┌────────

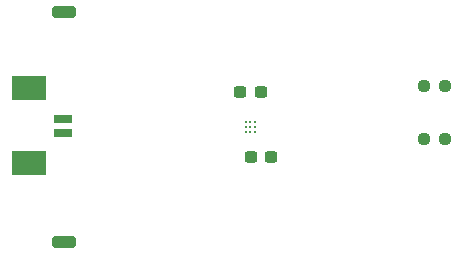
<source format=gtp>
%TF.GenerationSoftware,KiCad,Pcbnew,8.0.3*%
%TF.CreationDate,2024-06-23T18:33:08+02:00*%
%TF.ProjectId,MAX17262-breakout,4d415831-3732-4363-922d-627265616b6f,rev?*%
%TF.SameCoordinates,Original*%
%TF.FileFunction,Paste,Top*%
%TF.FilePolarity,Positive*%
%FSLAX46Y46*%
G04 Gerber Fmt 4.6, Leading zero omitted, Abs format (unit mm)*
G04 Created by KiCad (PCBNEW 8.0.3) date 2024-06-23 18:33:08*
%MOMM*%
%LPD*%
G01*
G04 APERTURE LIST*
G04 Aperture macros list*
%AMRoundRect*
0 Rectangle with rounded corners*
0 $1 Rounding radius*
0 $2 $3 $4 $5 $6 $7 $8 $9 X,Y pos of 4 corners*
0 Add a 4 corners polygon primitive as box body*
4,1,4,$2,$3,$4,$5,$6,$7,$8,$9,$2,$3,0*
0 Add four circle primitives for the rounded corners*
1,1,$1+$1,$2,$3*
1,1,$1+$1,$4,$5*
1,1,$1+$1,$6,$7*
1,1,$1+$1,$8,$9*
0 Add four rect primitives between the rounded corners*
20,1,$1+$1,$2,$3,$4,$5,0*
20,1,$1+$1,$4,$5,$6,$7,0*
20,1,$1+$1,$6,$7,$8,$9,0*
20,1,$1+$1,$8,$9,$2,$3,0*%
G04 Aperture macros list end*
%ADD10C,0.216000*%
%ADD11RoundRect,0.250000X0.750000X-0.250000X0.750000X0.250000X-0.750000X0.250000X-0.750000X-0.250000X0*%
%ADD12RoundRect,0.237500X-0.250000X-0.237500X0.250000X-0.237500X0.250000X0.237500X-0.250000X0.237500X0*%
%ADD13RoundRect,0.237500X-0.300000X-0.237500X0.300000X-0.237500X0.300000X0.237500X-0.300000X0.237500X0*%
%ADD14R,1.600000X0.800000*%
%ADD15R,3.000000X2.100000*%
%ADD16RoundRect,0.237500X0.250000X0.237500X-0.250000X0.237500X-0.250000X-0.237500X0.250000X-0.237500X0*%
%ADD17RoundRect,0.237500X0.300000X0.237500X-0.300000X0.237500X-0.300000X-0.237500X0.300000X-0.237500X0*%
G04 APERTURE END LIST*
D10*
%TO.C,IC1*%
X81875000Y-90350000D03*
X82275000Y-90350000D03*
X82675000Y-90350000D03*
X81875000Y-90750000D03*
X82275000Y-90750000D03*
X82675000Y-90750000D03*
X81875000Y-91150000D03*
X82275000Y-91150000D03*
X82675000Y-91150000D03*
%TD*%
D11*
%TO.C,J3*%
X66500000Y-100500000D03*
%TD*%
D12*
%TO.C,R1*%
X96925000Y-87250000D03*
X98750000Y-87250000D03*
%TD*%
D13*
%TO.C,C1*%
X81412500Y-87800000D03*
X83137500Y-87800000D03*
%TD*%
D11*
%TO.C,J2*%
X66500000Y-81000000D03*
%TD*%
D14*
%TO.C,J1*%
X66400000Y-90050000D03*
X66400000Y-91300000D03*
D15*
X63500000Y-87500000D03*
X63500000Y-93850000D03*
%TD*%
D16*
%TO.C,R2*%
X98753242Y-91746195D03*
X96928242Y-91746195D03*
%TD*%
D17*
%TO.C,C2*%
X84029613Y-93293801D03*
X82304613Y-93293801D03*
%TD*%
M02*

</source>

└────────

_REQUEST_. Copy out all the data above exactly as written. Skip the pictures.

_ANSWER TO THE EXERCISE_.
<source format=gtp>
%TF.GenerationSoftware,KiCad,Pcbnew,8.0.3*%
%TF.CreationDate,2024-06-23T18:33:08+02:00*%
%TF.ProjectId,MAX17262-breakout,4d415831-3732-4363-922d-627265616b6f,rev?*%
%TF.SameCoordinates,Original*%
%TF.FileFunction,Paste,Top*%
%TF.FilePolarity,Positive*%
%FSLAX46Y46*%
G04 Gerber Fmt 4.6, Leading zero omitted, Abs format (unit mm)*
G04 Created by KiCad (PCBNEW 8.0.3) date 2024-06-23 18:33:08*
%MOMM*%
%LPD*%
G01*
G04 APERTURE LIST*
G04 Aperture macros list*
%AMRoundRect*
0 Rectangle with rounded corners*
0 $1 Rounding radius*
0 $2 $3 $4 $5 $6 $7 $8 $9 X,Y pos of 4 corners*
0 Add a 4 corners polygon primitive as box body*
4,1,4,$2,$3,$4,$5,$6,$7,$8,$9,$2,$3,0*
0 Add four circle primitives for the rounded corners*
1,1,$1+$1,$2,$3*
1,1,$1+$1,$4,$5*
1,1,$1+$1,$6,$7*
1,1,$1+$1,$8,$9*
0 Add four rect primitives between the rounded corners*
20,1,$1+$1,$2,$3,$4,$5,0*
20,1,$1+$1,$4,$5,$6,$7,0*
20,1,$1+$1,$6,$7,$8,$9,0*
20,1,$1+$1,$8,$9,$2,$3,0*%
G04 Aperture macros list end*
%ADD10C,0.216000*%
%ADD11RoundRect,0.250000X0.750000X-0.250000X0.750000X0.250000X-0.750000X0.250000X-0.750000X-0.250000X0*%
%ADD12RoundRect,0.237500X-0.250000X-0.237500X0.250000X-0.237500X0.250000X0.237500X-0.250000X0.237500X0*%
%ADD13RoundRect,0.237500X-0.300000X-0.237500X0.300000X-0.237500X0.300000X0.237500X-0.300000X0.237500X0*%
%ADD14R,1.600000X0.800000*%
%ADD15R,3.000000X2.100000*%
%ADD16RoundRect,0.237500X0.250000X0.237500X-0.250000X0.237500X-0.250000X-0.237500X0.250000X-0.237500X0*%
%ADD17RoundRect,0.237500X0.300000X0.237500X-0.300000X0.237500X-0.300000X-0.237500X0.300000X-0.237500X0*%
G04 APERTURE END LIST*
D10*
%TO.C,IC1*%
X81875000Y-90350000D03*
X82275000Y-90350000D03*
X82675000Y-90350000D03*
X81875000Y-90750000D03*
X82275000Y-90750000D03*
X82675000Y-90750000D03*
X81875000Y-91150000D03*
X82275000Y-91150000D03*
X82675000Y-91150000D03*
%TD*%
D11*
%TO.C,J3*%
X66500000Y-100500000D03*
%TD*%
D12*
%TO.C,R1*%
X96925000Y-87250000D03*
X98750000Y-87250000D03*
%TD*%
D13*
%TO.C,C1*%
X81412500Y-87800000D03*
X83137500Y-87800000D03*
%TD*%
D11*
%TO.C,J2*%
X66500000Y-81000000D03*
%TD*%
D14*
%TO.C,J1*%
X66400000Y-90050000D03*
X66400000Y-91300000D03*
D15*
X63500000Y-87500000D03*
X63500000Y-93850000D03*
%TD*%
D16*
%TO.C,R2*%
X98753242Y-91746195D03*
X96928242Y-91746195D03*
%TD*%
D17*
%TO.C,C2*%
X84029613Y-93293801D03*
X82304613Y-93293801D03*
%TD*%
M02*

</source>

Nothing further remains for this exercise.